Fiat says it could be forced to close a second plant as a lorry-drivers' strike continues to bite in Italy, resulting in a failure to deliver around 20,000 vehicles.

The automaker is expressing its frustration at a 20-day walk-out by rogue elements within car transporter truck unions, that has already seen the Melfi site shut, with a threat the Pomigliano d'Arco plant could also be hit.

"The truckers strike has been going on for around 20 days - it is a car transporter strike - not all of them," a Fiat spokesman in Turin told just-auto. "We are having to shut down some plants - today [15 March] Melfi is closed and Pomigliano may well close so we are not particularly happy about this situation.

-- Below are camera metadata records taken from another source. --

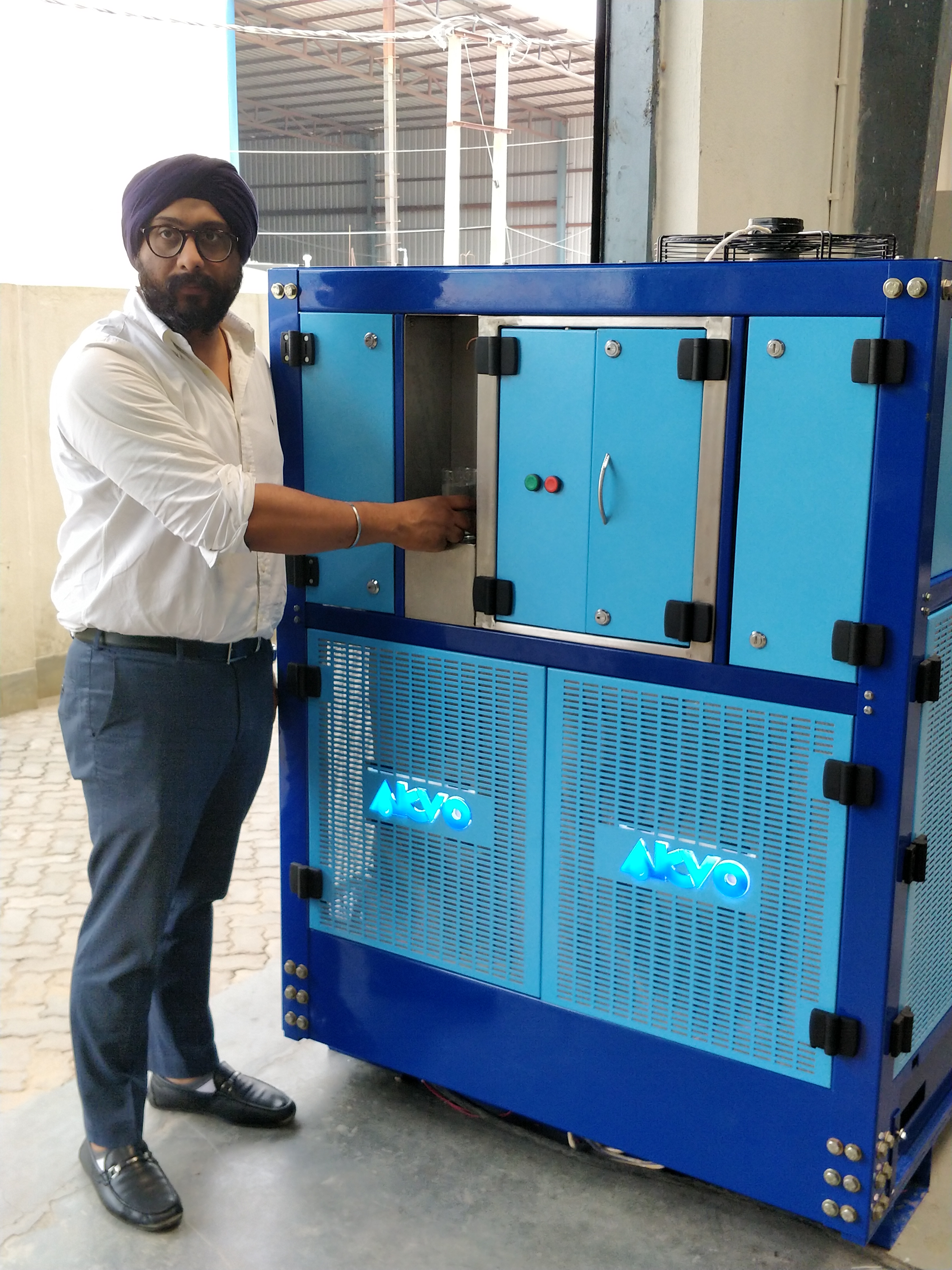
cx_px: 476
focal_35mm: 24
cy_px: 635
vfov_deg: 71.6
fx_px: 880
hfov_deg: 56.8
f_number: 1.7
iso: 250
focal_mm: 4.1
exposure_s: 1/151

"This is not a Fiat issue - it is affecting all car transport in Italy. Obviously it affects us a bit more as we are manufacturing and export - it has had an effect on our market share. There are a number of local meetings next week with the government - the government does not seem particularly bothered."

Fiat has managed to keep some distribution going as it has its own in-house transport arm. It also uses outside contractors who in turn sub-contract and it appears it is this element that is striking.

Italy endured a mass motorway blockade in January that crippled Fiat plants at Mirafiori, Cassino, Melfi and Pomigliano d'Arco, as irate truck drivers protested against severe austerity measures being introduced by the Italian government in bid to cut the country's enormous deficit.

The Italian Prime Minister, Mario Monti, has asked Fiat to attend a meeting in Rome tomorrow to discuss the automaker's future production plans. 

Speculation in the Italian media - strenuously refuted by Fiat to just-auto today has raised the possibility of a further plant closure in addition to its Sicilian operation - following a sales fall of 18% last month.